Victor Fleming, George Cukor, and Mervyn LeRoy | The Wizard of Oz


Noel Langley, Florence Ryerson, Edgar Allan Wolf (screenplay, based on the book by L. Frank Baum), Irving Breacher, Willliam H. Cannon, Herbert Fields, Arthur Freed, Jack Haley, E. Y. Harburg, Samuel Hoffenstein, Bert Lahr, John Lee Mahin, Herman J. Mankewicz, Jack Mintz, Ogden Nash, Robert Pirosh, George Seaton, and Sid Silvers (credited and uncredited dialogue), Harold Arlen and E. Y. Harburg (songs), Victor Fleming, George Cukor [uncredited] and Mervyn LeRoy [uncredited] (directors) The Wizard Of Oz / 1939

It seems as if everyone in Hollywood was, in one way or another, involved in the writing and directing of the great film classic The Wizard of Oz. But the enduring song "If I Only Had a Brain" had only a composer and a lyricist, the incomparable Harold Arlen and E. Y. Harburg. Originally written for the 1937 Broadway musical, Horray for What!, it was cut from that production. Writing new lyrics, Harburg featured it in his great score as a perfect song for the movie's talking, dancing scarecrow.

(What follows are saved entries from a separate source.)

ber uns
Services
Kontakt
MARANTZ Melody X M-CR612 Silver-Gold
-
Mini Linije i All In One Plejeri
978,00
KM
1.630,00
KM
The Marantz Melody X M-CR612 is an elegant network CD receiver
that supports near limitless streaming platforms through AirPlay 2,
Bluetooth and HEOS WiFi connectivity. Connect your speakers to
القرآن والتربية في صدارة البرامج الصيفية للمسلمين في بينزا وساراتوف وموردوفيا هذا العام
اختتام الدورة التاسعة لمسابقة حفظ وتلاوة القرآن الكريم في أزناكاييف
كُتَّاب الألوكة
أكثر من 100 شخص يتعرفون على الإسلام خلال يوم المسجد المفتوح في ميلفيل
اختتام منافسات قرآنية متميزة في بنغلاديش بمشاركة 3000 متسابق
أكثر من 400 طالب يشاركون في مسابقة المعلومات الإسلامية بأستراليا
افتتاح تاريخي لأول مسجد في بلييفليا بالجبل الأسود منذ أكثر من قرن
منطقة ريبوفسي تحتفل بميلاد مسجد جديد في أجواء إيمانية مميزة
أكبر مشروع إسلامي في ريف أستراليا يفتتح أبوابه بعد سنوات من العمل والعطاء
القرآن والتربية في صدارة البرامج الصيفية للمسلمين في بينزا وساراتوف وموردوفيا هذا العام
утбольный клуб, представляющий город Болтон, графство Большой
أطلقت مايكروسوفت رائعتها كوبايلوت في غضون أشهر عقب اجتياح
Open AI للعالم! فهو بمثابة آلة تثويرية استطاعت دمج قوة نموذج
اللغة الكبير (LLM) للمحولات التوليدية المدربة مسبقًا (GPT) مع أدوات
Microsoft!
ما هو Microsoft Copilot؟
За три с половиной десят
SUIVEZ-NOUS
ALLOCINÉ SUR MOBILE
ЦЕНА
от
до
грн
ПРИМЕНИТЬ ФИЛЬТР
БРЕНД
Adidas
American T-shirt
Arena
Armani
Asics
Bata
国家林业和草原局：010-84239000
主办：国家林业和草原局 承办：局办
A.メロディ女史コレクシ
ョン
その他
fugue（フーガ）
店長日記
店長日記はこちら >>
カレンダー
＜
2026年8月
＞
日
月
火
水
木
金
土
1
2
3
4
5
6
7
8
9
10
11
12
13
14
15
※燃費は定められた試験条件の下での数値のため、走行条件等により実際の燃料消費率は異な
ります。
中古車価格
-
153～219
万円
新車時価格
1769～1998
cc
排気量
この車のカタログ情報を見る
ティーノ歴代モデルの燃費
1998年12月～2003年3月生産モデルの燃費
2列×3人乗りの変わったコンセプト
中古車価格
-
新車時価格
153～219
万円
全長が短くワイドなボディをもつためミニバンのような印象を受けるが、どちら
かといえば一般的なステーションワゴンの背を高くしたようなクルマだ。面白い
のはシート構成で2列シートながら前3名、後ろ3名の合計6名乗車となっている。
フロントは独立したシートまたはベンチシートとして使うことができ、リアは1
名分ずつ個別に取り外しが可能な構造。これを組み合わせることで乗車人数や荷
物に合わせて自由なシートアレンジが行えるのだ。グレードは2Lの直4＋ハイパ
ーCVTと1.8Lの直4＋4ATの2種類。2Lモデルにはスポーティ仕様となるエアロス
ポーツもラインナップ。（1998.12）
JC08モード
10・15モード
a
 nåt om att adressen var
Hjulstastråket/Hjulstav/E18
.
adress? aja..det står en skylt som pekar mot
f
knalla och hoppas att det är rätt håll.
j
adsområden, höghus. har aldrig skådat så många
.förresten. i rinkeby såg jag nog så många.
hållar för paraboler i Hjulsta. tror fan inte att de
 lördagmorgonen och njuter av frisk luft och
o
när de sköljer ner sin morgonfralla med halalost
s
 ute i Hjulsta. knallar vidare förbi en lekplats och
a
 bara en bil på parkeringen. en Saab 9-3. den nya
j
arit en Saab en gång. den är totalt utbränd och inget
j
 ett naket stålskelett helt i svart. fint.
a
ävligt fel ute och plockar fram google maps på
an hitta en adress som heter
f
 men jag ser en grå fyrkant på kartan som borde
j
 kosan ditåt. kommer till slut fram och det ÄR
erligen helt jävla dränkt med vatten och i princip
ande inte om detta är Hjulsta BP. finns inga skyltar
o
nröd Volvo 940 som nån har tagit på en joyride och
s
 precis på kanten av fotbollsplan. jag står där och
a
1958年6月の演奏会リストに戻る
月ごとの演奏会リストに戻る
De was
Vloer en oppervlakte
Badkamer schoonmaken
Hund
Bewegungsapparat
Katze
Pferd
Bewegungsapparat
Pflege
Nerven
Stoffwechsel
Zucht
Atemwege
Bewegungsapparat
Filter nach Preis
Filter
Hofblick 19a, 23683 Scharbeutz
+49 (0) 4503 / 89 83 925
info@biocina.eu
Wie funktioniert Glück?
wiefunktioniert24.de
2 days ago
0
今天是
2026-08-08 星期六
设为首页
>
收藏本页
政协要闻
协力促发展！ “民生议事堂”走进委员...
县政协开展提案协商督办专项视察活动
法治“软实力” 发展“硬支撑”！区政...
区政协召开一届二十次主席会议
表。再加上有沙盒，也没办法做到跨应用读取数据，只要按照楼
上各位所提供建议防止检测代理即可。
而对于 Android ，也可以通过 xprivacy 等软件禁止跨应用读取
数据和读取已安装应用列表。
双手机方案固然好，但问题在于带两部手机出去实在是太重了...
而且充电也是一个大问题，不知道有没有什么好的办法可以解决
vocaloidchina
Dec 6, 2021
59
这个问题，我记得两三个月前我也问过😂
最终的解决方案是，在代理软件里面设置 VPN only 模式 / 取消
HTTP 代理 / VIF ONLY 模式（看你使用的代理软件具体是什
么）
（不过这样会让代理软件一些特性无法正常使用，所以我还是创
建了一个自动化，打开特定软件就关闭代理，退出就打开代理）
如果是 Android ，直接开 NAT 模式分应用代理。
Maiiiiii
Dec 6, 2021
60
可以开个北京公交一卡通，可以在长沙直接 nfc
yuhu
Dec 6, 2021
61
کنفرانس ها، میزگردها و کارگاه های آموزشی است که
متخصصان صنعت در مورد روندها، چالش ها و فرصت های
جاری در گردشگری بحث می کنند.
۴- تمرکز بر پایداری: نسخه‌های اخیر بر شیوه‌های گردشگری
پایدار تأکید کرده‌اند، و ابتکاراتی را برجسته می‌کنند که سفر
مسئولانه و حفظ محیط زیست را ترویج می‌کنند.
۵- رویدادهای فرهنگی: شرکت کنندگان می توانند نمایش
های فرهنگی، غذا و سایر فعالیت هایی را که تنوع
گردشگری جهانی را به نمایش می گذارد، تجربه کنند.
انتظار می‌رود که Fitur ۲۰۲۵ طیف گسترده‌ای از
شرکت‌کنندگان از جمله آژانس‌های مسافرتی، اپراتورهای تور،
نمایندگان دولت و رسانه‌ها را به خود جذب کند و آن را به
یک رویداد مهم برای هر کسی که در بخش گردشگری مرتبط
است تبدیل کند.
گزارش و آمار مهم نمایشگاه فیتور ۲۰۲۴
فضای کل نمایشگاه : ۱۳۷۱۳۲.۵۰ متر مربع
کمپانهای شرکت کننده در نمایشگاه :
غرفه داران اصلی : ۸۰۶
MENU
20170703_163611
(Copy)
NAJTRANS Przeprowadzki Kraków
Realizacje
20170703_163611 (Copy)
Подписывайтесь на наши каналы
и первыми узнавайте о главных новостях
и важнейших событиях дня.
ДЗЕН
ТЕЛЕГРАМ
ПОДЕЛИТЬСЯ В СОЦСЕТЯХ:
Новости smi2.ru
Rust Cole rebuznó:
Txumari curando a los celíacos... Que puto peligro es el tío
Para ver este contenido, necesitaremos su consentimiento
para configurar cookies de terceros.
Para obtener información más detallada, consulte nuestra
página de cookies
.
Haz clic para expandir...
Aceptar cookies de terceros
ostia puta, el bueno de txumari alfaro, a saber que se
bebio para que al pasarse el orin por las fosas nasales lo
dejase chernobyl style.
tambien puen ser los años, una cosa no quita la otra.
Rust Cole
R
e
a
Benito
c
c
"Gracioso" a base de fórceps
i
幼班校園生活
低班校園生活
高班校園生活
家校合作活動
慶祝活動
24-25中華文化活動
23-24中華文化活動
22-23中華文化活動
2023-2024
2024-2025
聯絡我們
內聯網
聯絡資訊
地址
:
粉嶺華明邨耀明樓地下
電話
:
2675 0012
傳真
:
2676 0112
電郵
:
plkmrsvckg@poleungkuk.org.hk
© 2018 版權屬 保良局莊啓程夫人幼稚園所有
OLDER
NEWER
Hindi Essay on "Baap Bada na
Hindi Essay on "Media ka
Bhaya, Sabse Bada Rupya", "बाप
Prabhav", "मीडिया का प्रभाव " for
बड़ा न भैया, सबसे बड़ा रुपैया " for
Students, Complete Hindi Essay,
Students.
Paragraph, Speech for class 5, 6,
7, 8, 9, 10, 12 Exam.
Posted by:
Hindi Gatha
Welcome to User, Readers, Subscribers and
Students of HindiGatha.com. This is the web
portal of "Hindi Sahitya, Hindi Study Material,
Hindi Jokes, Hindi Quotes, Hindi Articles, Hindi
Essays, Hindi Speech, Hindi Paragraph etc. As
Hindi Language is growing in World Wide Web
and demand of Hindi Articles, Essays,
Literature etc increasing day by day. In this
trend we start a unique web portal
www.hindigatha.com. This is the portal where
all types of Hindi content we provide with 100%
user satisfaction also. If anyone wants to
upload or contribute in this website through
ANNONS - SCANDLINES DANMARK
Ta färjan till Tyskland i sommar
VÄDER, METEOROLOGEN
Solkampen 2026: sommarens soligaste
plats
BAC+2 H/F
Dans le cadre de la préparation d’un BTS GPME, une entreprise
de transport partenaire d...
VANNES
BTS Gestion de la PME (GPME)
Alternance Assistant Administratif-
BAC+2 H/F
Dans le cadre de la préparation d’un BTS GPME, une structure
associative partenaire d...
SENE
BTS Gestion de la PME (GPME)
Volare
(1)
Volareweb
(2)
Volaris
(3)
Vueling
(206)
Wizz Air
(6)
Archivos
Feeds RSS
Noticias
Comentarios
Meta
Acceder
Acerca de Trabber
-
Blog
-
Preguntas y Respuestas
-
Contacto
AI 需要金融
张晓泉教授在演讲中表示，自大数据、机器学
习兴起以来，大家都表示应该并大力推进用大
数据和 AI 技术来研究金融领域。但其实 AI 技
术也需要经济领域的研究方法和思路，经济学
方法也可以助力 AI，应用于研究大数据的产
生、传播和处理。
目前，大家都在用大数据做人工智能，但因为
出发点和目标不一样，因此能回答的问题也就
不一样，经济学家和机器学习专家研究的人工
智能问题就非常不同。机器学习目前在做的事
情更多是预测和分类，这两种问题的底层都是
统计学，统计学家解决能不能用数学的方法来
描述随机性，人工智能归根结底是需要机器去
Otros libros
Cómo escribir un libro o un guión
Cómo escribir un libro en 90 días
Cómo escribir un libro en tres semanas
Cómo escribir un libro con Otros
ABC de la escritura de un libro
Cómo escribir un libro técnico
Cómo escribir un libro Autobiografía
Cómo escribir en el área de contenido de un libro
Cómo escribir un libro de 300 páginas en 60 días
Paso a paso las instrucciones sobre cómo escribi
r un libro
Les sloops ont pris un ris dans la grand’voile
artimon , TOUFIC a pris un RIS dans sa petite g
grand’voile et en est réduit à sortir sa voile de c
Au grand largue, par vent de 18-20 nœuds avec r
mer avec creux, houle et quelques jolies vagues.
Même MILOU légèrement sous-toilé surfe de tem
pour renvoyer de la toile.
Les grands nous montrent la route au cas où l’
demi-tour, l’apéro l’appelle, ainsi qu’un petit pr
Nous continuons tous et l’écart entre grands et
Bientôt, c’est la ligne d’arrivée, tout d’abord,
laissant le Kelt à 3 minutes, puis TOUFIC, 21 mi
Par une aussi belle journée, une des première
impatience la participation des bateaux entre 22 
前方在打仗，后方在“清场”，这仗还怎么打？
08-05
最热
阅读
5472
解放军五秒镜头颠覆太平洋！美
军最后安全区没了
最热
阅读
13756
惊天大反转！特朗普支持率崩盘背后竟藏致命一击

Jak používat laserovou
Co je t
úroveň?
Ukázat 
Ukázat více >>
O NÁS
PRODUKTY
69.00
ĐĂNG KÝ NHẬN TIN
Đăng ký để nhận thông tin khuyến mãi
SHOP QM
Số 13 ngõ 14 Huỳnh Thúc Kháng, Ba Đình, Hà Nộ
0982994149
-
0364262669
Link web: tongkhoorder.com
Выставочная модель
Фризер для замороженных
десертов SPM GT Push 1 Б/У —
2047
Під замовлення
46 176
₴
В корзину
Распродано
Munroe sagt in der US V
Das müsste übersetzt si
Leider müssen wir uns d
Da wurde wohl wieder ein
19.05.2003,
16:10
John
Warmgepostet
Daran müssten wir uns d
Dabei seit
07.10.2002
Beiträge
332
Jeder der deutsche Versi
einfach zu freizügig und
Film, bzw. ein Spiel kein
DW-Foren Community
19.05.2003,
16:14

Dancing as if he were a straw-stuffed puppet whose strings were pulled from somewhere on high, Bolger, always an entertaining and comical dancer, outdoes himself with the lightness of his feet. At times his entire body seems almost to float, as if he really were stuffed with hay instead bones and gristle. Yet, as a straw man, each attempt to fly off into dance ends, sadly, with gravity's pull, and his body's collapse.

The song he sings also seems to float in its comicality, making his poignant desire to "have a brain" even more magical, since we realize immediately that anyone who can think of what to do with a brain like he can, is near to genius:

I could wile away the hours
Conferrin' with the flowers
Consultin' with the rain
And my head I'd be scratchin'
While my thoughts were busy hatchin'
If I only had a brain.

He and Dorothy (Judy Garland) end this wonderful dance number in their memorable skip-to-my-lou down the yellow brick road, which also demonstrates the dancing talents of the young Garland. Garland, while not a great dancer has certainly shone in several dance numbers. Her pairing with Fred Astaire in "We're a Couple of Swells" in Easter Parade and her memorable struts in "Get Happy" in the musical film Summertime immediately come to mind. But in her gingham dress and red ruby shoes, she is unforgettable. Even the dog, Toto, trots along on cue.